Tolak Tawaran Damai Rp 50 Miliar
Doktif secara tegas menolak ajakan damai dari Richard Lee, meskipun disebut telah ditawari uang dalam jumlah besar, bahkan mencapai Rp 50 miliar. Doktif menegaskan bahwa tujuannya adalah mengembalikan uang masyarakat yang diduga dirugikan.
“Doktif tegaskan sekali lagi ya, tidak ada kata damai. Rp50 miliar sudah angkanya sekarang menuju ke Doktif ya, tidak akan Doktif terima. Satu tujuan Doktif di sini, Doktif sudah janji ya, jihad itu apa? Mengembalikan uang kalian! Kembalikan uang masyarakat! Ratusan miliar itu kembalikan, bukan untuk menyumpal mulutnya Doktif.

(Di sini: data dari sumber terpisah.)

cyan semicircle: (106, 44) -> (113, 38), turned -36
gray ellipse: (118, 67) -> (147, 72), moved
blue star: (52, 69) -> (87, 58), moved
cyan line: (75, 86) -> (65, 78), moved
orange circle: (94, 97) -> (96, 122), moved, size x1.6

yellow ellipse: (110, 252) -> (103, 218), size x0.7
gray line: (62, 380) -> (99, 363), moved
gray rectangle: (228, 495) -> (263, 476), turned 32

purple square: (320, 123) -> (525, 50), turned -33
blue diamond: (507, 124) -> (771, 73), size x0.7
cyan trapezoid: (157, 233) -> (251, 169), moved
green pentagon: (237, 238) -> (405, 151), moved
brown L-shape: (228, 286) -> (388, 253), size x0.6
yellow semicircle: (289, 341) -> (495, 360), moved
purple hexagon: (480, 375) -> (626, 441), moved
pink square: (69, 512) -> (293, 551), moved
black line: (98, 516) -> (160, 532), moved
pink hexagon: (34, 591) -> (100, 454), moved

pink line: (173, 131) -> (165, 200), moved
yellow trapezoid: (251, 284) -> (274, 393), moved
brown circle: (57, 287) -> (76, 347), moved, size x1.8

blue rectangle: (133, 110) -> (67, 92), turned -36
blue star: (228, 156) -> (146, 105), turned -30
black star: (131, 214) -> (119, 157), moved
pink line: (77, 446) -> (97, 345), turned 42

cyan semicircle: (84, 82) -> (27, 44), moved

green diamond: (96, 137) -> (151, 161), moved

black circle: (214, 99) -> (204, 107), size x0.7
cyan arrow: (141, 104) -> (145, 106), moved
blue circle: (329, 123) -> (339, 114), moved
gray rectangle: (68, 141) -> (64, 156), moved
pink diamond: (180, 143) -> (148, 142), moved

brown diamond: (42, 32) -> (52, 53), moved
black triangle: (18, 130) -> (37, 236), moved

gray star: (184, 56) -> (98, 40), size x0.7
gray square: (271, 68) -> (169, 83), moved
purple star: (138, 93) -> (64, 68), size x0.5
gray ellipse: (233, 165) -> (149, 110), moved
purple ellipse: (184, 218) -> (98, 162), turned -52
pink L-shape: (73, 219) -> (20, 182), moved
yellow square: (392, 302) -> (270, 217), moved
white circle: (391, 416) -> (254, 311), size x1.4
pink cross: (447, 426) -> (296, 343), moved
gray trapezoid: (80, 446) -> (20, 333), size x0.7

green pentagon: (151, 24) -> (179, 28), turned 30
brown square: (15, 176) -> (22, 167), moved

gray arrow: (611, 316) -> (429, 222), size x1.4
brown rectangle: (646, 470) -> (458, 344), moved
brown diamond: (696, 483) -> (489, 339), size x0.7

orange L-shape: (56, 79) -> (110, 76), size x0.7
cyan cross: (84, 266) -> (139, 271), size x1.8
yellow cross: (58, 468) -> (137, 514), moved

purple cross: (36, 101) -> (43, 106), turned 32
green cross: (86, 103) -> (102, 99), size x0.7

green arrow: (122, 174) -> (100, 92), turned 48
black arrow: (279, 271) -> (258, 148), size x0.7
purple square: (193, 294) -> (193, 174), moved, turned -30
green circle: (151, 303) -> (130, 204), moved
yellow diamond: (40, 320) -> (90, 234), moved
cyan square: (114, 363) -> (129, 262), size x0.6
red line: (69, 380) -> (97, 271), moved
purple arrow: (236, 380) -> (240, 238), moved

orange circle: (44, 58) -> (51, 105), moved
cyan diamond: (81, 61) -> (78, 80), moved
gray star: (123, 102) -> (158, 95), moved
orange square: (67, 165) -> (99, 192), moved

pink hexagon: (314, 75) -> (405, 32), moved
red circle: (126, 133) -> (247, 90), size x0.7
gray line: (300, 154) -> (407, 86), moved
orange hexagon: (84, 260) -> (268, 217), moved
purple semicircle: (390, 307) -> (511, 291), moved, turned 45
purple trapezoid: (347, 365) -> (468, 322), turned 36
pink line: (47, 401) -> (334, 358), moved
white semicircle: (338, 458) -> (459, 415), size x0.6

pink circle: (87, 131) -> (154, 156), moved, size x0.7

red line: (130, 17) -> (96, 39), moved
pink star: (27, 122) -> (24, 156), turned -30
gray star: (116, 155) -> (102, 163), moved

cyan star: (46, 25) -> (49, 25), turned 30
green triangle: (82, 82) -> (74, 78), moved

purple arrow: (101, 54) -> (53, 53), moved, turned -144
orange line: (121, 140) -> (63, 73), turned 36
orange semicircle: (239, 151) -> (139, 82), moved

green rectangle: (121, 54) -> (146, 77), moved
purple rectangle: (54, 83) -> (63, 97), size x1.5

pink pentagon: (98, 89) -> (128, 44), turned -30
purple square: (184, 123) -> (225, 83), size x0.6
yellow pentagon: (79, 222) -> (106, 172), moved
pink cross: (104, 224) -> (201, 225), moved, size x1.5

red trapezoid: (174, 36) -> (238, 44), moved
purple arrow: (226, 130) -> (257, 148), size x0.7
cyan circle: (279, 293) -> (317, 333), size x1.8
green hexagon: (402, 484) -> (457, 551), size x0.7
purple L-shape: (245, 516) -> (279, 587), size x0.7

Ya, hanya itu,” ungkapnya.
Sindiran untuk Richard Lee
Doktif juga melontarkan pernyataan bernada sindiran kepada Richard Lee terkait proses hukum yang sedang berjalan.
“DRL siap-siap kamu pasang kabel ya. Kamu alasannya hanya satu yang bisa menunda kamu masuk ICU dan kamu pasang kabel, hanya itu saja,” ujarnya.
Sebelumnya, Richard Lee mengajukan praperadilan setelah ditetapkan sebagai tersangka oleh Polda Metro Jaya terkait kasus dugaan pelanggaran perlindungan konsumen.